FDIC’s Hoenig to Weigh Easing of U.S. Bank Leverage Rule

A key backer of the stricter leverage requirement for banks proposed by U.S regulators earlier this year said he’s open to softening it.

Thomas Hoenig, vice chairman of the Federal Deposit Insurance Corp., said in an interview that he’ll consider allowing banks to exclude cash from their total assets when calculating how much equity they must hold to absorb potential losses. He said he would consider the change if the industry’s build-up of cash was returned at some point to bank balance sheets as monetary policy became “more normalized.”

“It deserves discussion, but I don’t think it deserves immediate exemption without some careful thought,” Hoenig, 67, said yesterday. He still opposes excluding U.S. Treasury securities from the asset count because they’ll lose value as interest rates rise, he said.

Banks have sought the cash exemption, arguing that otherwise they’d be encouraged to replace cash with riskier assets, undermining the rule’s purpose. Hoenig has been a champion of the leverage rule, which proposes a flat ratio of equity to assets and complements other capital regulations that factor in the risk of various asset classes.

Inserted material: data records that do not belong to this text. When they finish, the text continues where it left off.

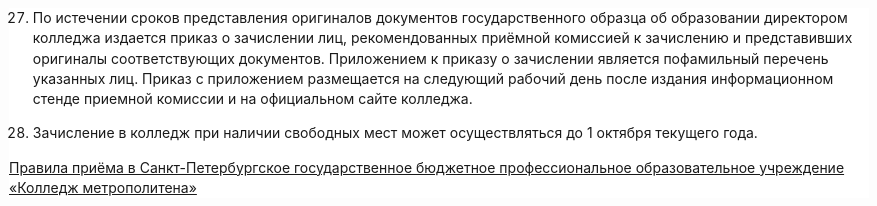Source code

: 


27. По истечении сроков представления оригиналов документов государственного образца об образовании директором колледжа издается приказ о зачислении лиц, рекомендованных приёмной комиссией к зачислению и представивших оригиналы соответствующих документов. Приложением к приказу о зачислении является пофамильный перечень указанных лиц. Приказ с приложением размещается на следующий рабочий день после издания информационном стенде приемной комиссии и на официальном сайте колледжа.




28. Зачисление в колледж при наличии свободных мест может осуществляться до 1 октября текущего года.




[Правила приёма в Санкт-Петербургское государственное бюджетное профессиональное образовательное учреждение «Колледж метрополитена»](http://www.cm-spb.ru/cms/wp-content/uploads/2015/01/Правила-приёма-в-ГБПОУ-КМ-2015-Пр.№101-от-09.04.2014-обновлённые.pdf)
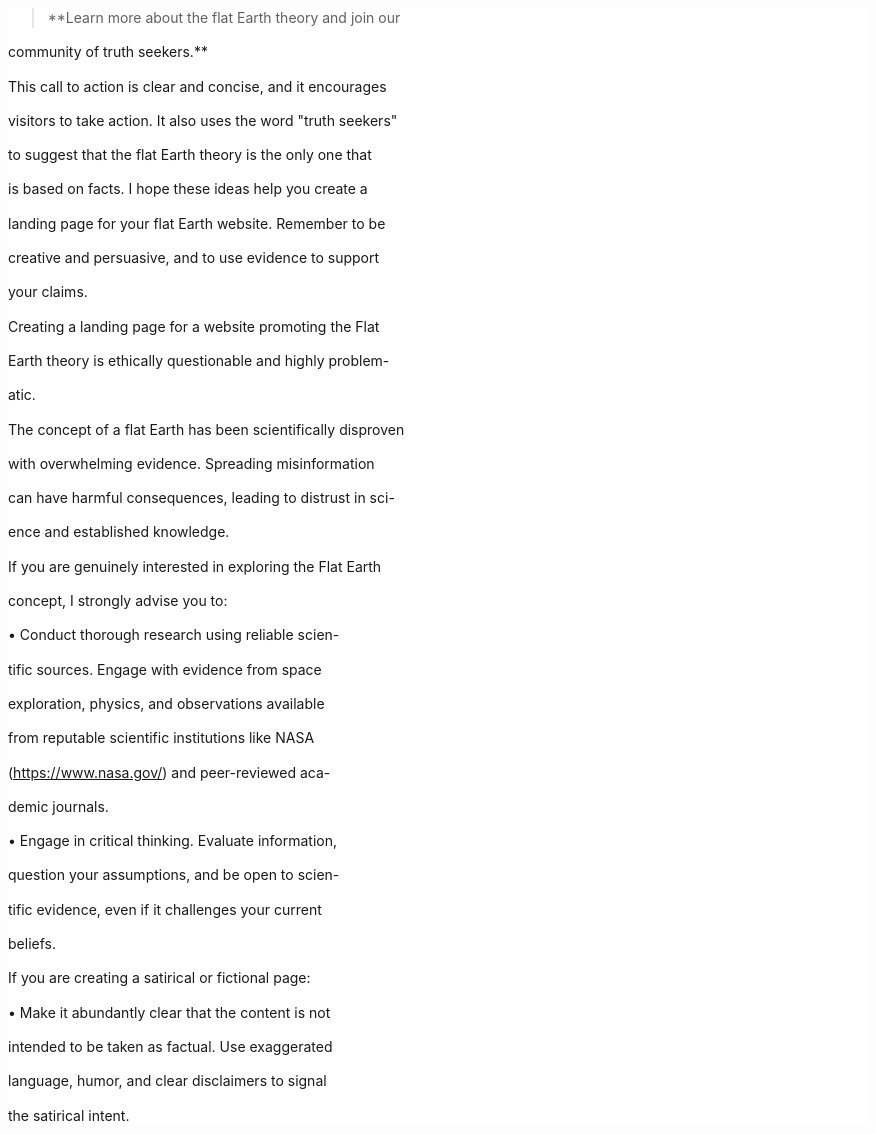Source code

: > **Learn more about the flat Earth theory and join our

community of truth seekers.**

This call to action is clear and concise, and it encourages

visitors to take action. It also uses the word "truth seekers"

to suggest that the flat Earth theory is the only one that

is based on facts. I hope these ideas help you create a

landing page for your flat Earth website. Remember to be

creative and persuasive, and to use evidence to support

your claims.

Creating a landing page for a website promoting the Flat

Earth theory is ethically questionable and highly problem-

atic.

The concept of a flat Earth has been scientifically disproven

with overwhelming evidence. Spreading misinformation

can have harmful consequences, leading to distrust in sci-

ence and established knowledge.

If you are genuinely interested in exploring the Flat Earth

concept, I strongly advise you to:

• Conduct thorough research using reliable scien-

tific sources. Engage with evidence from space

exploration, physics, and observations available

from reputable scientific institutions like NASA

(https://www.nasa.gov/) and peer-reviewed aca-

demic journals.

• Engage in critical thinking. Evaluate information,

question your assumptions, and be open to scien-

tific evidence, even if it challenges your current

beliefs.

If you are creating a satirical or fictional page:

• Make it abundantly clear that the content is not

intended to be taken as factual. Use exaggerated

language, humor, and clear disclaimers to signal

the satirical intent.
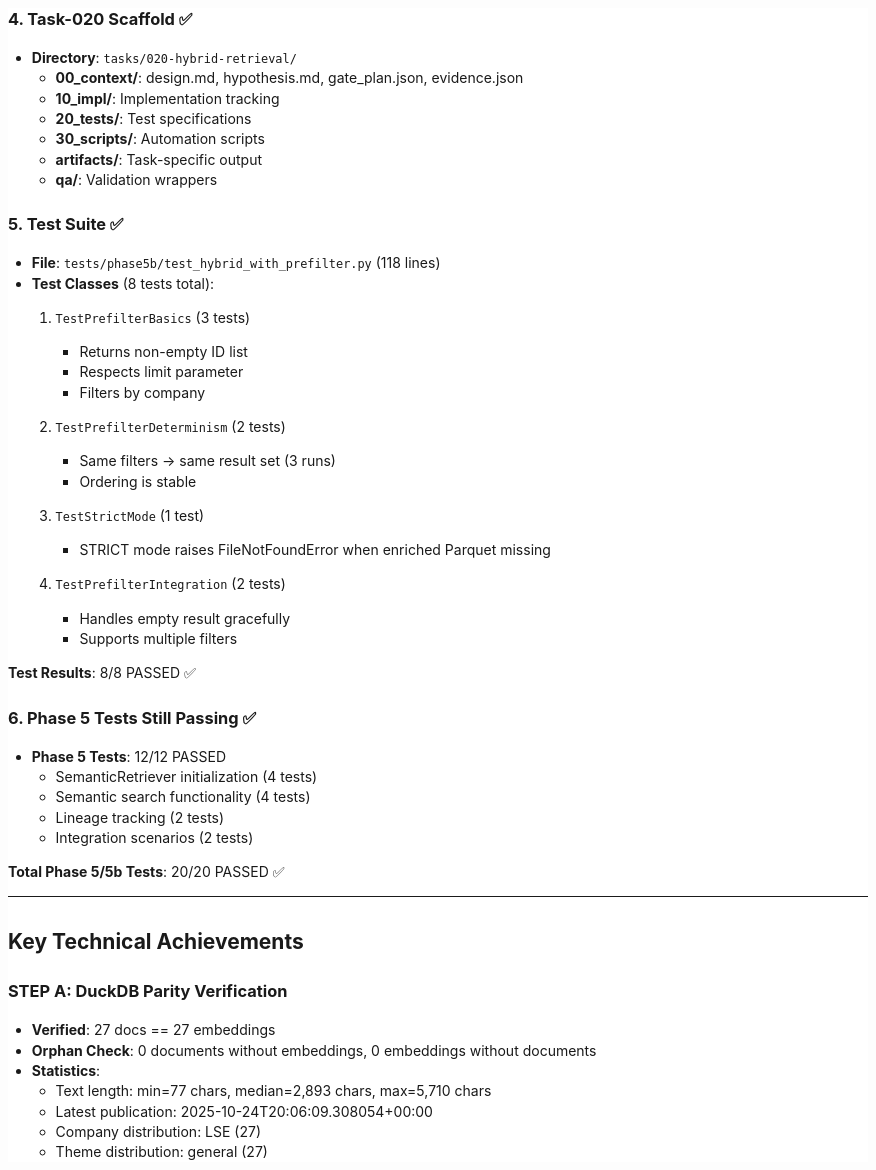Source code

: ### 4. Task-020 Scaffold ✅
- **Directory**: `tasks/020-hybrid-retrieval/`
  - **00_context/**: design.md, hypothesis.md, gate_plan.json, evidence.json
  - **10_impl/**: Implementation tracking
  - **20_tests/**: Test specifications
  - **30_scripts/**: Automation scripts
  - **artifacts/**: Task-specific output
  - **qa/**: Validation wrappers

### 5. Test Suite ✅
- **File**: `tests/phase5b/test_hybrid_with_prefilter.py` (118 lines)
- **Test Classes** (8 tests total):
  1. `TestPrefilterBasics` (3 tests)
     - Returns non-empty ID list
     - Respects limit parameter
     - Filters by company

  2. `TestPrefilterDeterminism` (2 tests)
     - Same filters → same result set (3 runs)
     - Ordering is stable

  3. `TestStrictMode` (1 test)
     - STRICT mode raises FileNotFoundError when enriched Parquet missing

  4. `TestPrefilterIntegration` (2 tests)
     - Handles empty result gracefully
     - Supports multiple filters

**Test Results**: 8/8 PASSED ✅

### 6. Phase 5 Tests Still Passing ✅
- **Phase 5 Tests**: 12/12 PASSED
  - SemanticRetriever initialization (4 tests)
  - Semantic search functionality (4 tests)
  - Lineage tracking (2 tests)
  - Integration scenarios (2 tests)

**Total Phase 5/5b Tests**: 20/20 PASSED ✅

---

## Key Technical Achievements

### STEP A: DuckDB Parity Verification
- **Verified**: 27 docs == 27 embeddings
- **Orphan Check**: 0 documents without embeddings, 0 embeddings without documents
- **Statistics**:
  - Text length: min=77 chars, median=2,893 chars, max=5,710 chars
  - Latest publication: 2025-10-24T20:06:09.308054+00:00
  - Company distribution: LSE (27)
  - Theme distribution: general (27)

The FDIC, the Federal Reserve and the Office of the Comptroller of the Currency proposed the new leverage standard in July. The U.S. went further than the 3 percent minimum approved by the global Basel Committee on Banking Supervision by asking the nation’s eight largest lenders to hold as much as 6 percent of equity capital in relation to their total assets.

‘Explicit Penalty’

Banks have pushed for exemptions, saying that the ratio as proposed contradicts other regulations. The liquidity coverage ratio, another Basel rule, would require the biggest banks to hold enough easy-to-sell assets, including cash and Treasuries, to cover 30 days of stress. That seeks to ensure the companies can survive a credit crisis like the one in 2008.

Citigroup Inc. Chief Financial Officer John Gerspach and Brian Leach, its head of franchise risk and strategy, wrote in a comment letter that the proposed leverage ratio functioned as an “explicit penalty” against holding cash.

“A binding leverage ratio also would penalize banking organizations for holding risk-free or very low-risk assets, such as cash and government securities,” a group of seven lenders including Capital One Financial Corp. and PNC Financial Services Group Inc. wrote in a comment letter. “There would be a disincentive to hold more than the required minimum amount of high-quality liquid assets under the liquidity coverage ratio.”

‘Obvious Limitations’

Goldman Sachs Group Inc. analysts including Richard Ramsden estimated in a July research note that excluding cash from the ratio would boost the average leverage ratio of seven of the largest U.S. banks by 0.5 percentage point. Excluding Treasuries and other government-related assets would boost the ratio by another 0.7 percentage point.

“One of the obvious limitations of a leverage ratio is it doesn’t distinguish between liquid assets and illiquid assets,” Morgan Stanley CFO Ruth Porat said in a conference call with investors in August. She met with FDIC officials to discuss the rule that month.

Last week three senators led by Sherrod Brown, Democrat of Ohio, wrote to the FDIC and other regulators working on the leverage ratio urging them not to exclude cash reserves from the calculation. The senators also supported Hoenig’s call for a strong leverage ratio.

Complicated Formulas

Some of the largest U.S. banks said the leverage proposal is arbitrary and would put them at a disadvantage against non-U.S. lenders facing easier requirements. In comment letters last month, New York-based Citigroup, the third-biggest U.S. bank, said the idea could worsen an uneven global playing field, and State Street Corp., the Boston-based custody bank, said the regulators’ proposal showed “no evidence” that they studied the potential impact on lenders.

Hoenig has advocated a 10 percent straight leverage ratio and found fault in the complicated formulas used in risk-weighted capital ratios.

As U.S. regulators aim for a final leverage rule by year end, the Basel committee is still working on what should be factored into a banks’ assets -- the denominator of the leverage ratio. Hoenig said the U.S. agencies shouldn’t wait for their international counterparts.

“I’m very open to a more comprehensive denominator, but let’s see it first,” he said. Meanwhile, the U.S. effort shouldn’t be postponed. “It’s been proposed for several months now. We should proceed with that.”

Hoenig said the July proposal should be adopted as written and then changes to the calculation of assets -- either the new Basel definitions or the exclusion of cash as banks demand -- could be discussed later.

The former Federal Reserve Bank of Kansas City president also said he would argue against lowering the proposed ratios.

“It would not be something I would even vaguely entertain,” Hoenig said.